- [TASK DESCRIPTION] Among the entries, find each line that includes the string "living" and list it.

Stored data
═══

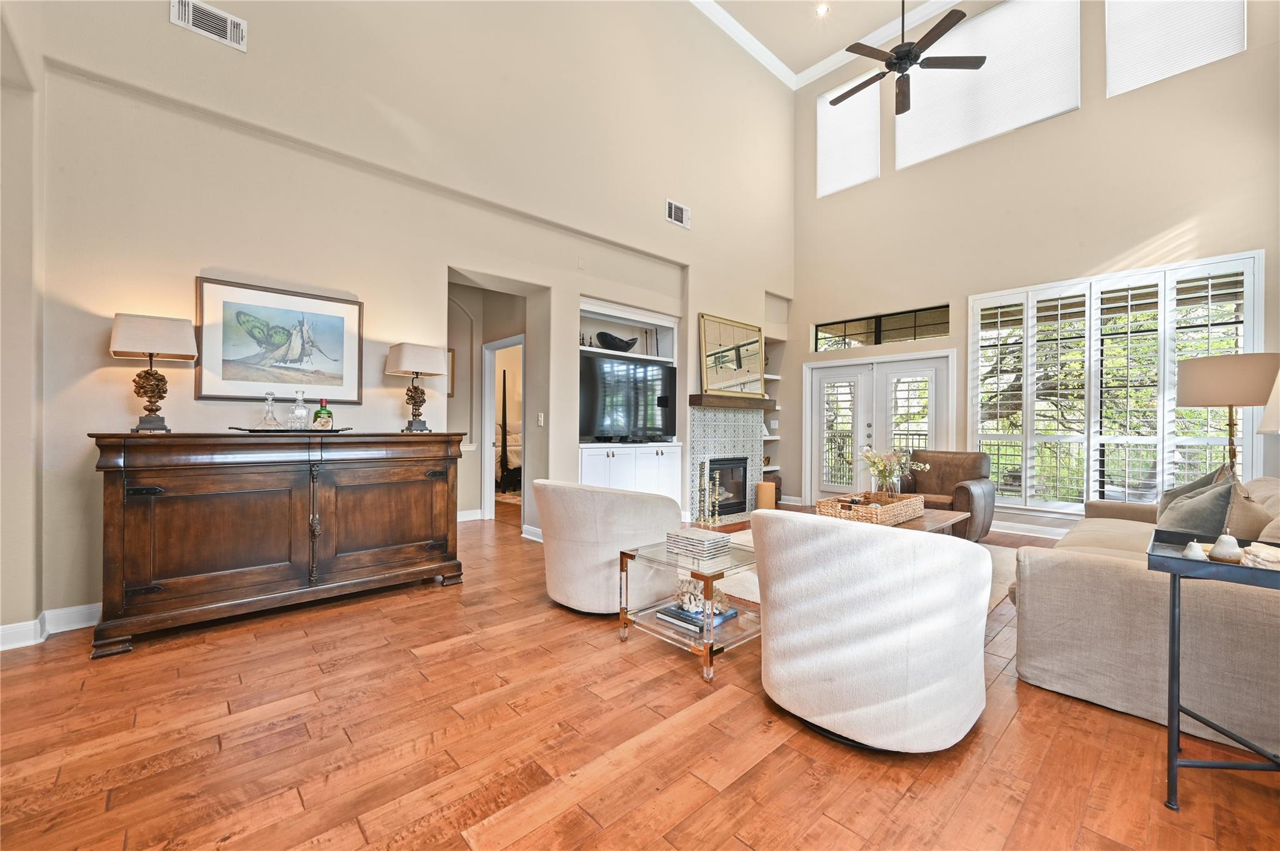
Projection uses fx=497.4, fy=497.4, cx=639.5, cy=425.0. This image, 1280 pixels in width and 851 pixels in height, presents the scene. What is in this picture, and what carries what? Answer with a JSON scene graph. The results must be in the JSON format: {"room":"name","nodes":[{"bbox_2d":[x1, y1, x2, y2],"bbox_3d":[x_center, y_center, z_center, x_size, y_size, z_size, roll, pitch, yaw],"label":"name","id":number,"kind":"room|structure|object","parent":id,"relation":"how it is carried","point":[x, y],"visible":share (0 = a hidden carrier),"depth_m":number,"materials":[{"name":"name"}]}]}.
{"room":"living room","nodes":[
{"label":"living room","id":0,"kind":"room"},
{"bbox_2d":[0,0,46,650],"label":"left wall","id":1,"kind":"structure","parent":0,"point":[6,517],"depth_m":2.52,"materials":[{"name":"paint"}]},
{"bbox_2d":[6,0,794,637],"bbox_3d":[-0.710,-1.660,4.930,7.904,5.591,0.267,0,0,-43],"label":"left wall","id":2,"kind":"structure","parent":0,"point":[166,25],"depth_m":3.65,"materials":[{"name":"beige paint"}]},
{"bbox_2d":[0,601,103,651],"bbox_3d":[-2.962,1.049,2.601,2.525,0.117,0.202,0,0,-43],"label":"baseboard","id":3,"kind":"structure","parent":2,"relation":"attached to","point":[96,609],"depth_m":2.62,"materials":[{"name":"white paint"}]},
{"bbox_2d":[168,0,246,50],"bbox_3d":[-2.513,-2.367,2.893,0.334,0.189,0.019,0,0,-43],"label":"air vent","id":4,"kind":"object","parent":2,"relation":"attached to","point":[219,15],"visible":0.99,"depth_m":2.90,"materials":[{"name":"white metal"}]},
{"bbox_2d":[196,276,364,403],"bbox_3d":[-2.333,-0.531,3.272,0.857,0.731,0.034,0,0,-43],"label":"framed picture","id":5,"kind":"object","parent":2,"relation":"attached to","point":[319,350],"visible":0.99,"depth_m":3.22},
{"bbox_2d":[480,335,523,521],"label":"doorway","id":6,"kind":"object","parent":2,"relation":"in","point":[487,440],"visible":0.6,"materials":[{"name":"white paint"}]},
{"bbox_2d":[521,524,543,541],"bbox_3d":[-0.837,1.064,4.709,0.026,0.120,0.916,0,0,-43],"label":"baseboard","id":7,"kind":"structure","parent":2,"relation":"attached to","point":[529,537],"depth_m":4.91,"materials":[{"name":"white paint"}]},
{"bbox_2d":[536,411,544,425],"bbox_3d":[-0.957,-0.053,4.776,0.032,0.128,0.059,0,0,-43],"label":"light switch","id":8,"kind":"object","parent":2,"relation":"attached to","point":[542,415],"visible":0.99,"depth_m":4.77,"materials":[{"name":"white plastic"}]},
{"bbox_2d":[578,299,681,501],"bbox_3d":[-0.181,-0.101,5.424,1.530,2.311,0.537,0,0,-43],"label":"built-in cabinet","id":9,"kind":"object","parent":2,"relation":"in","point":[662,324],"visible":0.53,"depth_m":5.38,"materials":[{"name":"white paint"}]},
{"bbox_2d":[595,331,638,351],"bbox_3d":[-0.249,-0.886,5.521,0.537,0.201,0.321,0,0,-43],"label":"decorative bowl","id":10,"kind":"object","parent":9,"relation":"in","point":[602,334],"visible":0.9,"depth_m":5.39,"materials":[{"name":"black"}]},
{"bbox_2d":[580,353,675,440],"bbox_3d":[-0.140,-0.284,5.331,1.274,0.877,0.262,0,0,-43],"label":"television","id":11,"kind":"object","parent":9,"relation":"in","point":[592,395],"visible":0.97,"depth_m":5.26,"materials":[{"name":"black"}]},
{"bbox_2d":[665,199,690,228],"bbox_3d":[0.428,-2.364,5.580,0.348,0.227,0.016,0,0,-43],"label":"air vent","id":12,"kind":"object","parent":2,"relation":"attached to","point":[672,207],"visible":1,"depth_m":5.57,"materials":[{"name":"white metal"}]},
{"bbox_2d":[686,403,763,523],"bbox_3d":[1.051,0.458,6.278,1.384,1.437,0.612,0,0,-43],"label":"fireplace","id":13,"kind":"object","parent":2,"relation":"attached to","point":[697,430],"visible":0.79,"depth_m":6.23,"materials":[{"name":"grey tile"}]},
{"bbox_2d":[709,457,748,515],"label":"fireplace insert","id":14,"kind":"object","parent":13,"relation":"in","point":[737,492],"visible":0.65,"depth_m":6.33,"materials":[{"name":"black metal"}]},
{"bbox_2d":[690,393,775,409],"bbox_3d":[1.188,-0.287,6.314,1.478,0.128,0.225,0,0,-43],"label":"mantel","id":15,"kind":"object","parent":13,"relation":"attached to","point":[695,400],"visible":0.91,"depth_m":6.07,"materials":[{"name":"brown wood"}]},
{"bbox_2d":[699,313,764,398],"bbox_3d":[1.179,-0.841,6.233,1.126,0.954,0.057,0,0,-43],"label":"mirror","id":16,"kind":"object","parent":15,"relation":"on","point":[727,378],"visible":0.99,"depth_m":6.19,"materials":[{"name":"gold mirror"}]},
{"bbox_2d":[760,336,783,473],"bbox_3d":[1.731,-0.171,7.157,0.623,1.642,0.356,0,0,-43],"label":"built-in shelf","id":17,"kind":"object","parent":2,"relation":"in","point":[767,437],"visible":0.4,"depth_m":7.11,"materials":[{"name":"white paint"}]},
{"bbox_2d":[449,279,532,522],"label":"hallway wall","id":18,"kind":"structure","parent":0,"point":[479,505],"depth_m":5.70,"materials":[{"name":"paint"}]},
{"bbox_2d":[445,348,456,395],"bbox_3d":[-2.284,-0.584,5.579,0.318,0.554,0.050,0,0,-43],"label":"hallway picture","id":19,"kind":"object","parent":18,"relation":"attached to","point":[449,350],"visible":0.24,"depth_m":5.67},
{"bbox_2d":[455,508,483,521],"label":"baseboard","id":20,"kind":"structure","parent":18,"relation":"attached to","point":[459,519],"depth_m":5.87,"materials":[{"name":"white paint"}]},
{"bbox_2d":[495,369,521,493],"bbox_3d":[-2.134,0.093,8.931,1.801,2.098,1.810,0,0,-43],"label":"bed","id":21,"kind":"object","parent":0,"point":[504,393],"visible":0.29,"depth_m":8.14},
{"bbox_2d":[0,498,1279,850],"bbox_3d":[-0.050,1.181,3.660,8.382,0.100,9.456,0,0,-43],"label":"floor","id":22,"kind":"structure","parent":0,"point":[735,797],"depth_m":1.74,"materials":[{"name":"brown wood"}]},
{"bbox_2d":[86,431,465,658],"bbox_3d":[-2.078,0.600,3.125,1.808,1.050,0.542,0,0,-43],"label":"sideboard","id":23,"kind":"object","parent":22,"relation":"on","point":[121,495],"visible":0.99,"depth_m":2.77,"materials":[{"name":"brown wood"}]},
{"bbox_2d":[109,312,197,432],"bbox_3d":[-2.658,-0.275,2.717,0.340,0.627,0.287,0,0,-43],"label":"table lamp","id":24,"kind":"object","parent":23,"relation":"on","point":[166,334],"visible":0.99,"depth_m":2.67,"materials":[{"name":"beige fabric"}]},
{"bbox_2d":[230,426,353,433],"bbox_3d":[-2.105,0.038,3.034,0.497,0.034,0.338,0,0,7],"label":"tray","id":25,"kind":"object","parent":23,"relation":"on","point":[284,430],"visible":0.71,"depth_m":2.94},
{"bbox_2d":[258,391,280,428],"bbox_3d":[-2.243,-0.081,3.014,0.106,0.237,0.104,0,0,-43],"label":"decanter","id":26,"kind":"object","parent":25,"relation":"on","point":[274,420],"visible":0.99,"depth_m":3.00,"materials":[{"name":"clear glass"}]},
{"bbox_2d":[289,390,309,429],"bbox_3d":[-2.141,-0.088,3.129,0.096,0.258,0.095,0,0,-43],"label":"decanter","id":27,"kind":"object","parent":25,"relation":"on","point":[296,413],"visible":0.99,"depth_m":3.10,"materials":[{"name":"clear glass"}]},
{"bbox_2d":[313,398,333,428],"bbox_3d":[-2.065,-0.064,3.245,0.096,0.226,0.091,0,0,-43],"label":"green bottle","id":28,"kind":"object","parent":25,"relation":"on","point":[322,410],"visible":0.96,"depth_m":3.22,"materials":[{"name":"green glass"}]},
{"bbox_2d":[385,341,448,431],"bbox_3d":[-1.642,-0.270,3.657,0.343,0.642,0.306,0,0,-43],"label":"table lamp","id":29,"kind":"object","parent":23,"relation":"on","point":[432,363],"visible":0.99,"depth_m":3.60,"materials":[{"name":"metal"}]},
{"bbox_2d":[533,479,686,613],"bbox_3d":[-0.220,0.736,3.322,0.891,0.769,0.903,0,0,-43],"label":"swivel chair","id":30,"kind":"object","parent":22,"relation":"on","point":[652,507],"visible":0.91,"depth_m":2.95,"materials":[{"name":"fabric"}]},
{"bbox_2d":[616,532,758,681],"bbox_3d":[0.375,0.900,2.658,0.746,0.478,0.603,0,0,-43],"label":"glass side table","id":31,"kind":"object","parent":22,"relation":"on","point":[705,579],"visible":0.69,"depth_m":2.48,"materials":[{"name":"clear glass"}]},
{"bbox_2d":[654,601,736,633],"bbox_3d":[0.283,0.936,2.563,0.285,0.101,0.322,0,0,-43],"label":"book stack","id":32,"kind":"object","parent":31,"relation":"on","point":[672,614],"visible":0.56,"depth_m":2.50,"materials":[{"name":"blue paper"}]},
{"bbox_2d":[675,576,730,615],"bbox_3d":[0.314,0.853,2.544,0.262,0.145,0.256,0,0,-43],"label":"coral decoration","id":33,"kind":"object","parent":32,"relation":"on","point":[687,596],"visible":0.76,"depth_m":2.49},
{"bbox_2d":[663,526,729,557],"bbox_3d":[0.293,0.607,2.604,0.222,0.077,0.291,0,0,-43],"label":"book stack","id":34,"kind":"object","parent":31,"relation":"on","point":[695,537],"visible":0.99,"depth_m":2.53,"materials":[{"name":"paper"}]},
{"bbox_2d":[696,459,711,526],"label":"candlestick","id":35,"kind":"object","parent":22,"relation":"on","point":[700,514],"visible":0.99,"depth_m":5.48,"materials":[{"name":"gold metal"}]},
{"bbox_2d":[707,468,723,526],"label":"candlestick","id":36,"kind":"object","parent":22,"relation":"on","point":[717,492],"visible":0.99,"depth_m":5.45,"materials":[{"name":"gold metal"}]},
{"bbox_2d":[755,480,776,510],"bbox_3d":[1.645,0.948,6.522,0.251,0.404,0.249,0,0,-43],"label":"candle","id":37,"kind":"object","parent":22,"relation":"on","point":[767,485],"visible":0.9,"depth_m":6.41,"materials":[{"name":"wax"}]},
{"bbox_2d":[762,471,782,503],"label":"basket","id":38,"kind":"object","parent":22,"relation":"on","point":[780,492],"visible":0.26,"depth_m":6.92,"materials":[{"name":"brown"}]},
{"bbox_2d":[704,525,1018,611],"bbox_3d":[1.694,1.141,4.072,2.615,0.013,2.328,0,0,-43],"label":"rug","id":39,"kind":"object","parent":22,"relation":"on","point":[1008,559],"visible":0.1,"depth_m":3.76,"materials":[{"name":"beige carpet"}]},
{"bbox_2d":[816,503,971,535],"bbox_3d":[1.867,0.919,3.791,1.387,0.421,0.823,0,0,-43],"label":"coffee table","id":40,"kind":"object","parent":39,"relation":"on","point":[927,519],"visible":0.22,"depth_m":3.73,"materials":[{"name":"brown wood"}]},
{"bbox_2d":[816,490,926,525],"bbox_3d":[1.689,0.602,3.639,0.775,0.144,0.429,0,0,-43],"label":"wicker tray","id":41,"kind":"object","parent":40,"relation":"on","point":[890,510],"visible":0.86,"depth_m":3.50,"materials":[{"name":"brown wicker"}]},
{"bbox_2d":[858,446,924,500],"bbox_3d":[1.923,0.414,3.845,0.464,0.478,0.413,0,0,-31],"label":"flower vase","id":42,"kind":"object","parent":41,"relation":"in","point":[877,460],"visible":0.94,"depth_m":3.81,"materials":[{"name":"clear glass"}]},
{"bbox_2d":[751,507,988,751],"bbox_3d":[0.904,0.729,2.058,0.868,0.793,0.877,0,0,-43],"label":"swivel chair","id":43,"kind":"object","parent":22,"relation":"on","point":[775,646],"visible":1,"depth_m":1.70,"materials":[{"name":"white fabric"}]},
{"bbox_2d":[898,448,995,542],"bbox_3d":[3.083,0.708,5.130,0.873,0.879,0.847,0,0,-43],"label":"leather armchair","id":44,"kind":"object","parent":22,"relation":"on","point":[968,500],"visible":0.65,"depth_m":5.07,"materials":[{"name":"brown leather"}]},
{"bbox_2d":[1010,471,1279,760],"bbox_3d":[2.959,0.726,2.694,2.551,0.848,1.063,0,0,-43],"label":"sofa","id":45,"kind":"object","parent":22,"relation":"on","point":[1115,582],"visible":0.85,"depth_m":1.97,"materials":[{"name":"beige fabric"}]},
{"bbox_2d":[1156,463,1234,512],"bbox_3d":[3.486,0.463,3.144,0.284,0.442,0.465,0,0,34],"label":"throw pillow","id":46,"kind":"object","parent":45,"relation":"on","point":[1200,482],"visible":0.24,"depth_m":3.10,"materials":[{"name":"grey fabric"}]},
{"bbox_2d":[1154,476,1238,537],"bbox_3d":[2.850,0.497,2.570,0.275,0.449,0.521,0,0,35],"label":"throw pillow","id":47,"kind":"object","parent":45,"relation":"on","point":[1183,517],"visible":0.59,"depth_m":2.44,"materials":[{"name":"grey fabric"}]},
{"bbox_2d":[1223,481,1278,541],"bbox_3d":[2.943,0.481,2.426,0.483,0.396,0.233,0,0,-43],"label":"throw pillow","id":48,"kind":"object","parent":45,"relation":"on","point":[1250,529],"visible":0.58,"depth_m":2.30,"materials":[{"name":"beige fabric"}]},
{"bbox_2d":[1148,528,1279,810],"bbox_3d":[1.939,0.780,1.442,0.536,0.738,0.613,0,0,-43],"label":"side table","id":49,"kind":"object","parent":22,"relation":"on","point":[1173,599],"visible":0.84,"depth_m":1.50,"materials":[{"name":"black metal"}]},
{"bbox_2d":[1181,540,1207,560],"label":"decorative pear","id":50,"kind":"object","parent":49,"relation":"on","point":[1190,554],"visible":0.82,"depth_m":1.56,"materials":[{"name":"white ceramic"}]},
{"bbox_2d":[1208,532,1243,561],"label":"decorative pear","id":51,"kind":"object","parent":49,"relation":"on","point":[1225,552],"visible":0.97,"depth_m":1.56,"materials":[{"name":"white ceramic"}]},
{"bbox_2d":[1238,542,1279,569],"bbox_3d":[1.860,0.391,1.463,0.137,0.065,0.134,0,0,-10],"label":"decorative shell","id":52,"kind":"object","parent":49,"relation":"on","point":[1265,557],"visible":0.94,"depth_m":1.46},
{"bbox_2d":[1255,369,1279,433],"bbox_3d":[2.043,0.078,1.397,0.402,0.711,0.398,0,0,-43],"label":"table lamp","id":53,"kind":"object","parent":49,"relation":"on","point":[1270,405],"visible":1,"depth_m":1.49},
{"bbox_2d":[1176,351,1279,477],"bbox_3d":[3.916,0.324,3.326,0.485,1.561,0.484,0,0,-43],"label":"floor lamp","id":54,"kind":"object","parent":22,"relation":"on","point":[1205,378],"visible":0.81,"depth_m":3.21,"materials":[{"name":"beige fabric"}]},
{"bbox_2d":[692,0,962,90],"bbox_3d":[1.619,-5.080,3.030,7.360,0.129,6.309,0,0,-43],"label":"ceiling","id":55,"kind":"structure","parent":0,"point":[737,33],"depth_m":6.21,"materials":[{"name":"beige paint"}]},
{"bbox_2d":[814,2,829,15],"bbox_3d":[2.142,-4.889,5.840,0.150,0.033,0.151,0,0,-43],"label":"recessed light","id":56,"kind":"object","parent":55,"relation":"in","point":[822,10],"visible":0.98,"depth_m":5.85,"materials":[{"name":"white"}]},
{"bbox_2d":[828,0,986,112],"bbox_3d":[2.379,-3.851,4.596,1.350,1.450,1.338,0,0,32],"label":"ceiling fan","id":57,"kind":"object","parent":55,"relation":"hanging from","point":[905,50],"visible":0.99,"depth_m":4.51,"materials":[{"name":"metal"}]},
{"bbox_2d":[790,0,1279,535],"bbox_3d":[4.061,-1.883,5.636,0.197,6.117,5.303,0,0,-43],"label":"right wall","id":58,"kind":"structure","parent":0,"point":[1083,112],"depth_m":5.33,"materials":[{"name":"beige paint"}]},
{"bbox_2d":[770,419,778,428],"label":"light switch","id":59,"kind":"object","parent":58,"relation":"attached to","point":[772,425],"visible":0.99,"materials":[{"name":"white plastic"}]},
{"bbox_2d":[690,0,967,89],"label":"crown molding","id":60,"kind":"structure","parent":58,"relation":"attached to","point":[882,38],"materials":[{"name":"white paint"}]},
{"bbox_2d":[816,78,879,195],"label":"upper window","id":61,"kind":"structure","parent":58,"relation":"in","point":[822,160],"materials":[{"name":"white fabric"}]},
{"bbox_2d":[803,349,954,505],"bbox_3d":[3.062,0.136,6.513,0.171,2.075,1.855,0,0,-43],"label":"french door","id":62,"kind":"structure","parent":58,"relation":"in","point":[827,373],"depth_m":6.53,"materials":[{"name":"white glass"}]},
{"bbox_2d":[813,305,950,350],"bbox_3d":[3.128,-1.232,6.492,0.070,0.378,1.656,0,0,-43],"label":"transom window","id":63,"kind":"structure","parent":58,"relation":"in","point":[827,329],"depth_m":6.42,"materials":[{"name":"glass"}]},
{"bbox_2d":[891,0,1080,168],"bbox_3d":[3.703,-3.767,5.450,0.104,1.394,1.871,0,0,-43],"label":"upper window","id":64,"kind":"structure","parent":58,"relation":"in","point":[905,147],"depth_m":5.34,"materials":[{"name":"white fabric"}]},
{"bbox_2d":[991,518,1071,539],"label":"baseboard","id":65,"kind":"structure","parent":58,"relation":"attached to","point":[1038,534],"depth_m":5.31,"materials":[{"name":"white paint"}]},
{"bbox_2d":[969,251,1266,515],"bbox_3d":[4.403,-0.288,4.840,0.157,2.449,2.191,0,0,-43],"label":"shuttered window","id":66,"kind":"structure","parent":58,"relation":"in","point":[1090,487],"depth_m":4.70,"materials":[{"name":"white glass"}]},
{"bbox_2d":[1104,0,1244,96],"bbox_3d":[4.697,-3.648,4.396,0.099,1.191,0.999,0,0,-43],"label":"upper window","id":67,"kind":"structure","parent":58,"relation":"in","point":[1175,70],"depth_m":4.43,"materials":[{"name":"white fabric"}]},
{"bbox_2d":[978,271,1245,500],"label":"tree","id":68,"kind":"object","parent":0,"point":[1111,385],"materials":[{"name":"green plant"}]}
]}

═══

- [PROBLEM SOLUTION]
{"room":"living room","nodes":[
{"label":"living room","id":0,"kind":"room"},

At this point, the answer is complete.